I think we may be in agreement. I don't think Americans are deeply frightened of terrorism in the sense that it keeps them awake at night, causes them to be unable to carry out daily activities, etc. However, I think they buy into the narrative pushed by media and government that terrorism is a significant threat and one that we should be concerned about. This is not really the fault of media and government, however, because it ends up as a feedback loop. Government and media amplify the fears of the populace, which then feeds back into the public as a whole. I think that breaking the public away from paying attention to the "This common household product could be killing you, details at 11!" style of TV news is key.


Of that entire group you just mentioned, the most divisive class warfare big government statist was Obama.

At least if McCain had been elected then we would have had opposition party contention between the executive and legislative branches.

At least with a Republican in office, the media would have been more likely to do its job by asking tougher questions and analyzing rather than fawning and adulating.

Before all that, though, maybe people should get involved earlier in the process and not let the media, the party leaders, and Saturday Night Live pick their candidates for them?


right, because when we had republicans like Bush/Cheney in office, everything went far better than they are now. Feel free to be a Republican just as I feel free to be a Democrat, but that's not really relevant to this issue. The majority of Obama's support on these issues comes from Republicans.


Since I never voted for any Bush, your straw man does not apply. I'm not advocating being a Republican. I'm advocating being independent and making strategic decisions about candidates based upon core principles - rather than being a jersey-wearing die-hard fan of a political party.

That said, I do think that having a Republican administration take the blame for the current scandals (IRS, NSA, AP, Benghazi) would have been a good thing.
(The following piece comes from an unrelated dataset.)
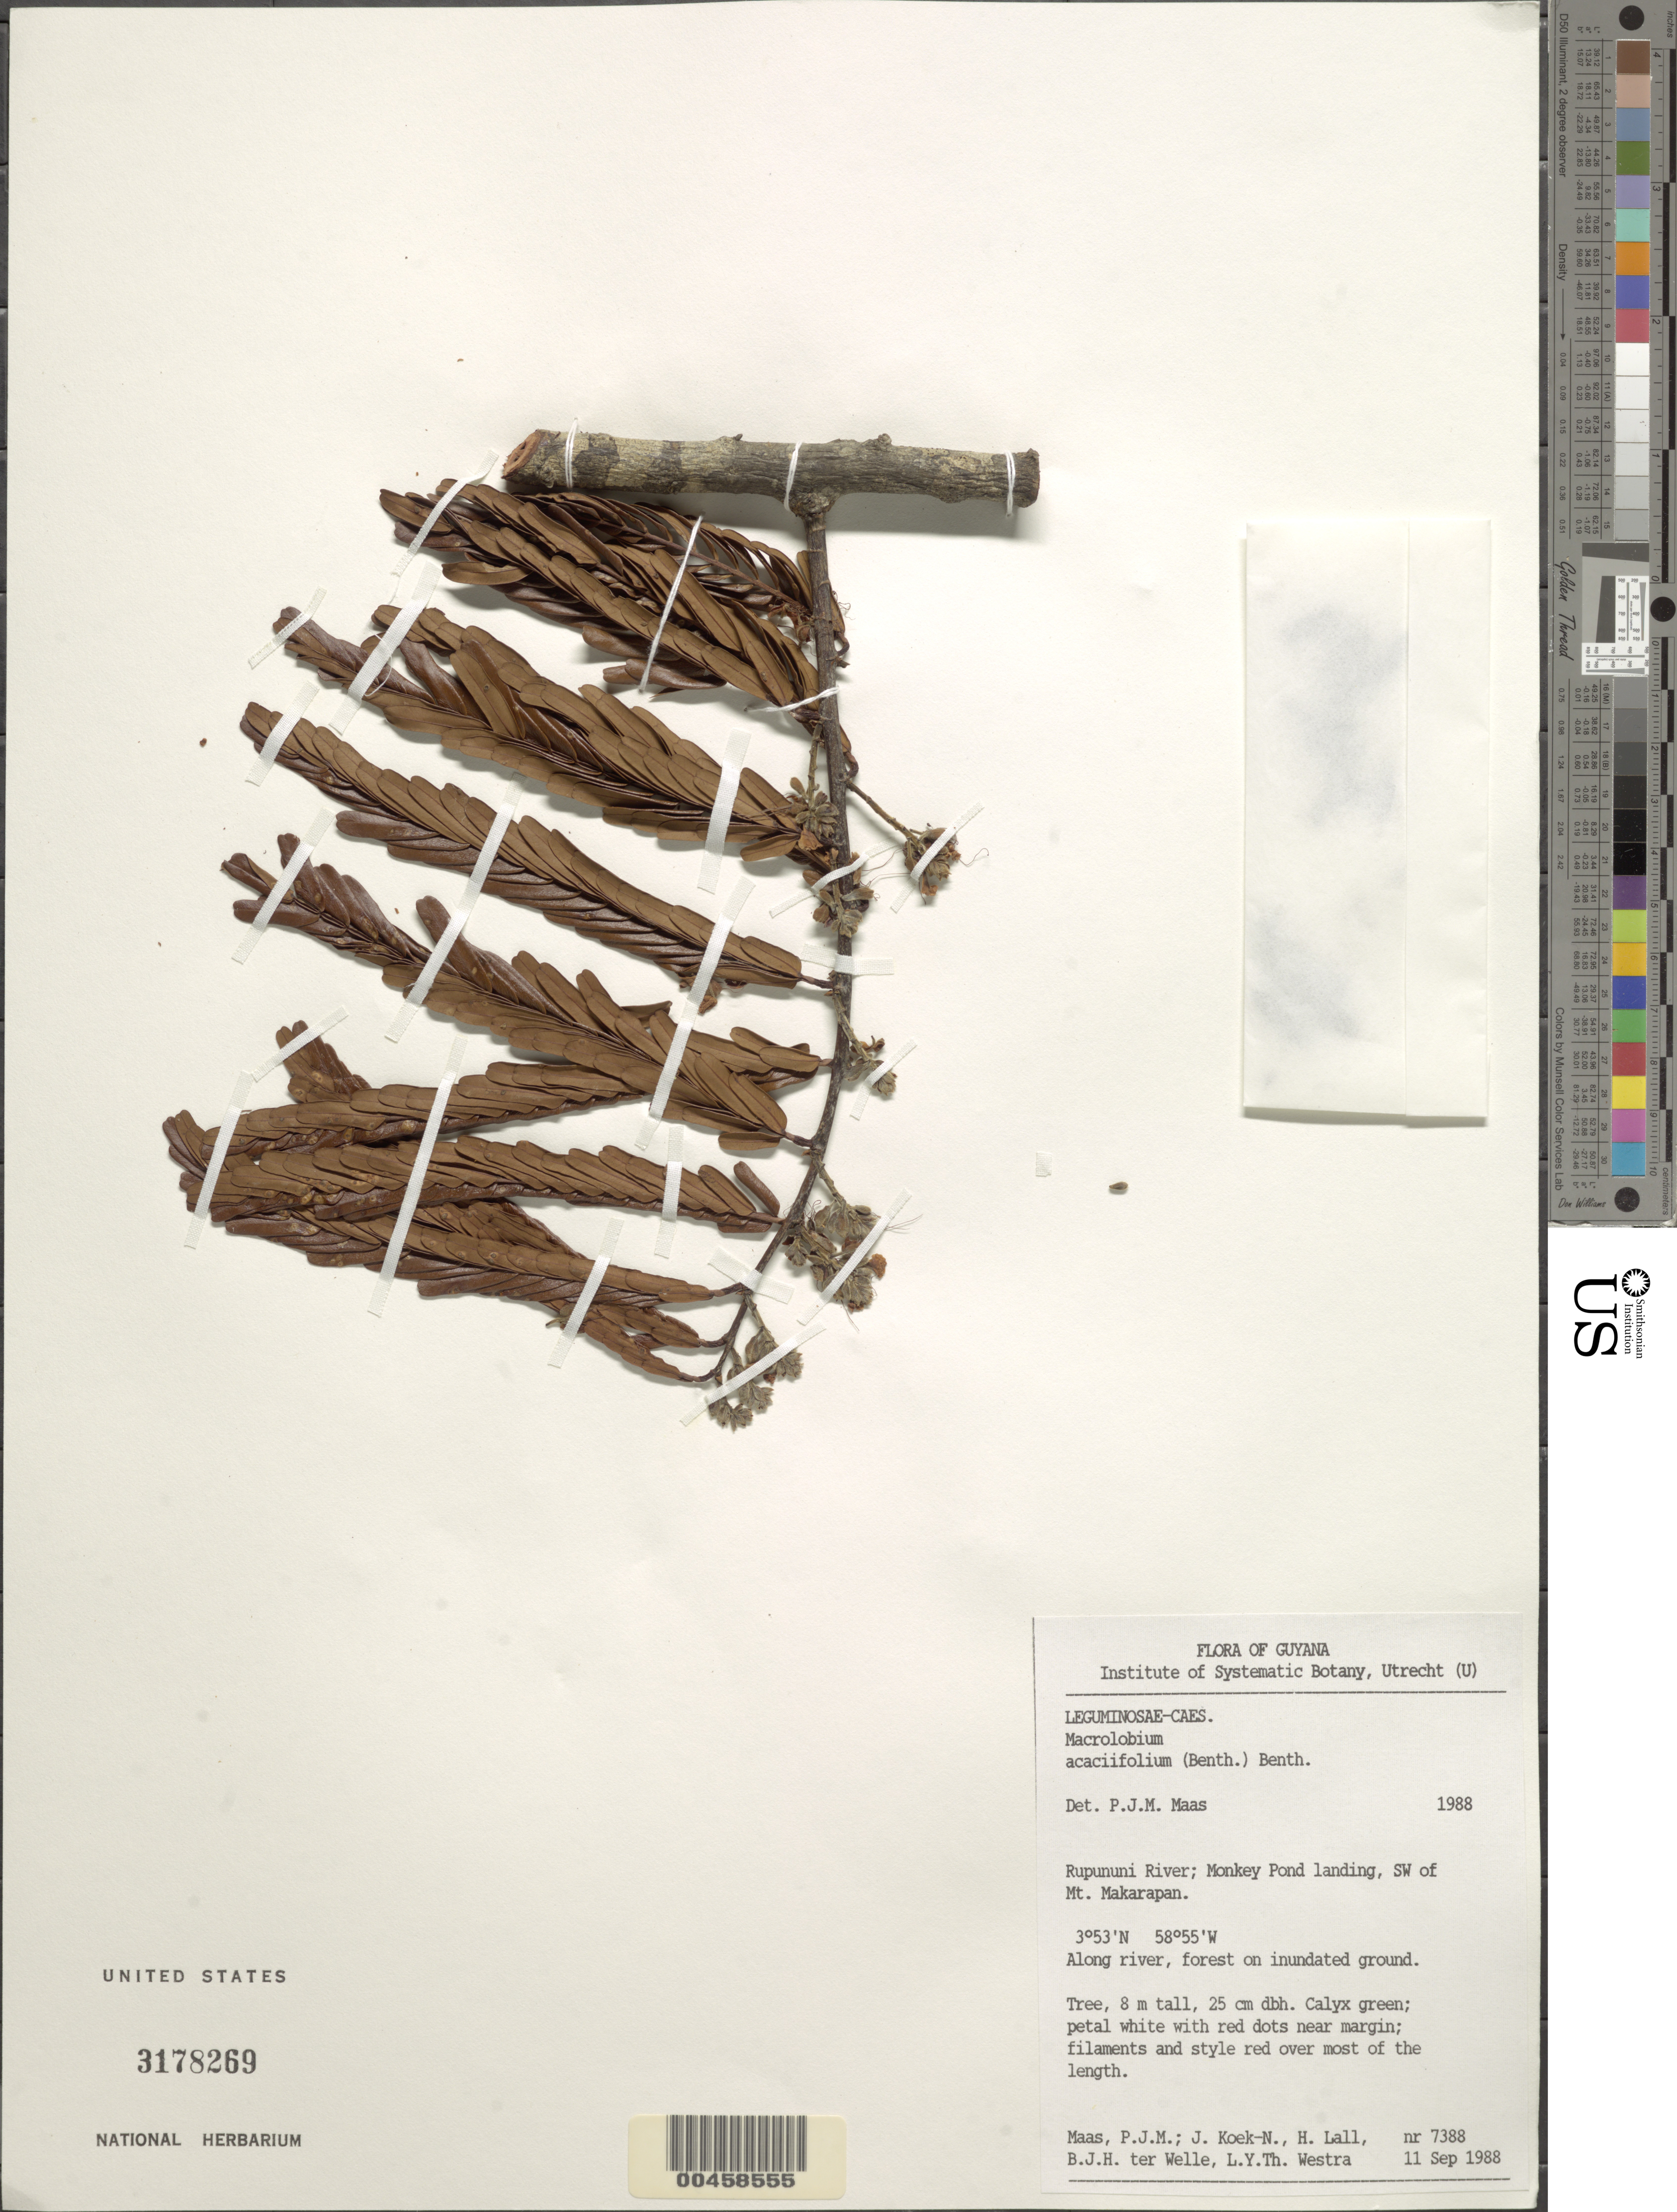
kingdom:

If we extrapolate the level of anal probing that went on as a result of the Valerie Plame outing to the above scandals, the media wouldn't let any of them go until something more meaningful happened in congress, in the courts, or in voting booths.

As it is, these scandals are all disappearing from the MSM's coverage. Maybe they can do another multi-month coverage of George Zimmerman-like trials to take our minds off of important things.


I'm not a "fan" of the democrats, as I said, if we had a viable multi-party system I'd much more often be voting green, with democrats as my second choice, so that a losing green vote isn't a winning republican vote. But as it stands, there is no way to vote for a "first and second choice".

Also, as we went to war in Iraq because the MSM, including the new york times, as well as congress, went along with the republicans, so you can't generalize that a certain combination of R/D leads to the most checks and balances via the government or the media. The democrats in congress rubber stamped a whole set of republican policies - the democrats are a terrible opposition party since they offer so little of it. Checks and balances are essentially working terribly (we currently have 100% obstruction for almost all issues, then for this one we have too little) and no R/D pattern will fix that, only changes to the rules including voting (compulsory, allow second choices) and campaign finance (there should be almost no finance in campaigns) will change that.


Not really, there is a small minority of democrats and a small minority of republicans that don't support him on these issues and all the rest do on both sides.


Our current voting system is a conservative wet dream. It's designed so that you're voting against every other party, so you're not trying to advance a platform, but rather trying to prevent the onset of a worse one.

It's not our voting system that needs to be radically changed. It's the extent to which we rely on representatives to hold power for us. It's the 21st century; why don't we have tools to collaboratively write legislation?